Qana: Las espaldas no son tan anchas

En un lenguaje seco como el de todos los despachos de agencia, el cable dice que algunas mujeres se tendieron arriba de sus hijos para cubrirlos. Que por eso muchos cadáveres aparecen con los brazos extendidos, abrazando.


Más de la mitad de los muertos son niños, y la Cruz Roja informó que muchos eran discapacitados. Que por eso sus familias no habían podido huir. Que otros venían escapando de aldeas bombardeadas por Israel. Que hace unos días ya habían bombardeado los caminos y las ambulancias cerca de Qana. Que era más peligroso huir que quedarse.


El periodista Robert Fisk dice que, ya en el hospital, los socorristas les limpiaron con suavidad el pelo y la sangre, los cubrieron con telas baratas de plástico, les pegaron amorosamente un cartelito con el nombre y la edad. Pero que muchos estaban tan destrozados que era difícil saber quién era de quién. Que con el mismo amor, los alzaron en brazos, uno a uno, para llevarlos a un camión frigorífico, como si en vez de niños muertos fueran niños dormidos.


“El ataque fue tan intenso que nadie pudo moverse. Los equipos de salvamento sólo empezaron con su tarea esta mañana”, dijo un responsable de Defensa Civil. Los socorristas, libaneses de todos los credos, cavaron con las manos para tratar de desenterrarlos. Además de los 57 sacados de los escombros, quedaron entre 15 y 20 atrapados bajo las ruinas del refugio.

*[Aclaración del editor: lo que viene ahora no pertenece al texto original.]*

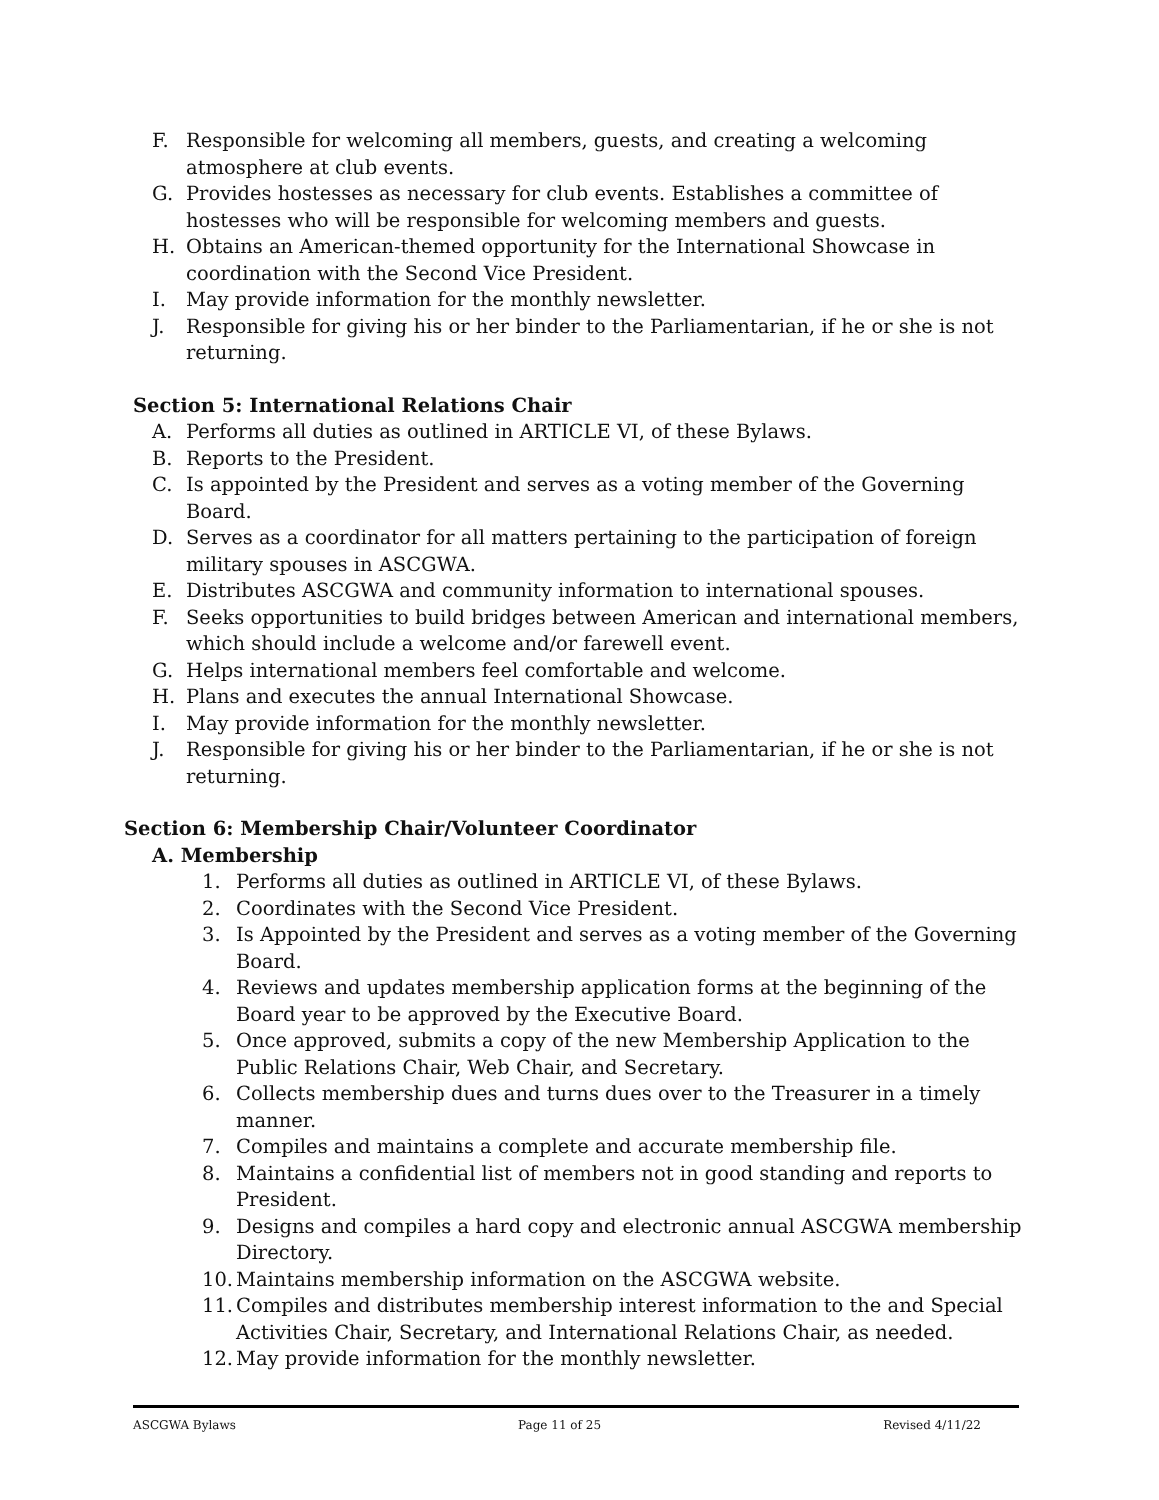F. Responsible for welcoming all members, guests, and creating a welcoming atmosphere at club events.
G. Provides hostesses as necessary for club events. Establishes a committee of hostesses who will be responsible for welcoming members and guests.
H. Obtains an American-themed opportunity for the International Showcase in coordination with the Second Vice President.
I. May provide information for the monthly newsletter.
J. Responsible for giving his or her binder to the Parliamentarian, if he or she is not returning.
Section 5: International Relations Chair
A. Performs all duties as outlined in ARTICLE VI, of these Bylaws.
B. Reports to the President.
C. Is appointed by the President and serves as a voting member of the Governing Board.
D. Serves as a coordinator for all matters pertaining to the participation of foreign military spouses in ASCGWA.
E. Distributes ASCGWA and community information to international spouses.
F. Seeks opportunities to build bridges between American and international members, which should include a welcome and/or farewell event.
G. Helps international members feel comfortable and welcome.
H. Plans and executes the annual International Showcase.
I. May provide information for the monthly newsletter.
J. Responsible for giving his or her binder to the Parliamentarian, if he or she is not returning.
Section 6: Membership Chair/Volunteer Coordinator
A. Membership
1. Performs all duties as outlined in ARTICLE VI, of these Bylaws.
2. Coordinates with the Second Vice President.
3. Is Appointed by the President and serves as a voting member of the Governing Board.
4. Reviews and updates membership application forms at the beginning of the Board year to be approved by the Executive Board.
5. Once approved, submits a copy of the new Membership Application to the Public Relations Chair, Web Chair, and Secretary.
6. Collects membership dues and turns dues over to the Treasurer in a timely manner.
7. Compiles and maintains a complete and accurate membership file.
8. Maintains a confidential list of members not in good standing and reports to President.
9. Designs and compiles a hard copy and electronic annual ASCGWA membership Directory.
10. Maintains membership information on the ASCGWA website.
11. Compiles and distributes membership interest information to the and Special Activities Chair, Secretary, and International Relations Chair, as needed.
12. May provide information for the monthly newsletter.
ASCGWA Bylaws Page 11 of 25 Revised 4/11/22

Una mujer judía, de Nablus, escribió que cuando oyó las primeras noticias, pensó que hablaban del pasado. Porque en 1996, durante la operación israelí “Viñas de Ira” contra el Líbano, unos 110 civiles de Qana —que se habían refugiado de los bombardeos en el cuartel de las Naciones Unidas— también murieron carbonizados cuando la aviación del Estado sionista —ese Herodes— los bombardeó. También entonces, más de la mitad eran niños.


Hipócritas de todo el mundo dijeron que lo lamentaban. Hasta Condoleezza Rice dijo que estaba muy entristecida.


Del otro lado, los tristes de verdad hicieron escuchar su furia en Beirut, en los territorios, en las capitales del mundo árabe, en Alemania, en España, en Francia…


Yo también estoy furiosa, y triste. No puedo quitarme de la cabeza esas mujeres. No puedo quitarme de la cabeza ese ferviente inútil último deseo de ser enorme, anchísima, dura como la piedra. No puedo dejar de pensar en las largas hileras de zapatos de los niños judíos de los campos nazis. Y en los pies desnudos y yertos de los nenes de Qana. Y, también, en los pies de mis hijos cuando eran niños, que besé infinitas veces. Porque todas las mujeres besamos infinitas veces los pies de nuestros hijos.


No puedo dejar de pensar que hay que hacer la revolución. Por los pies de los niños.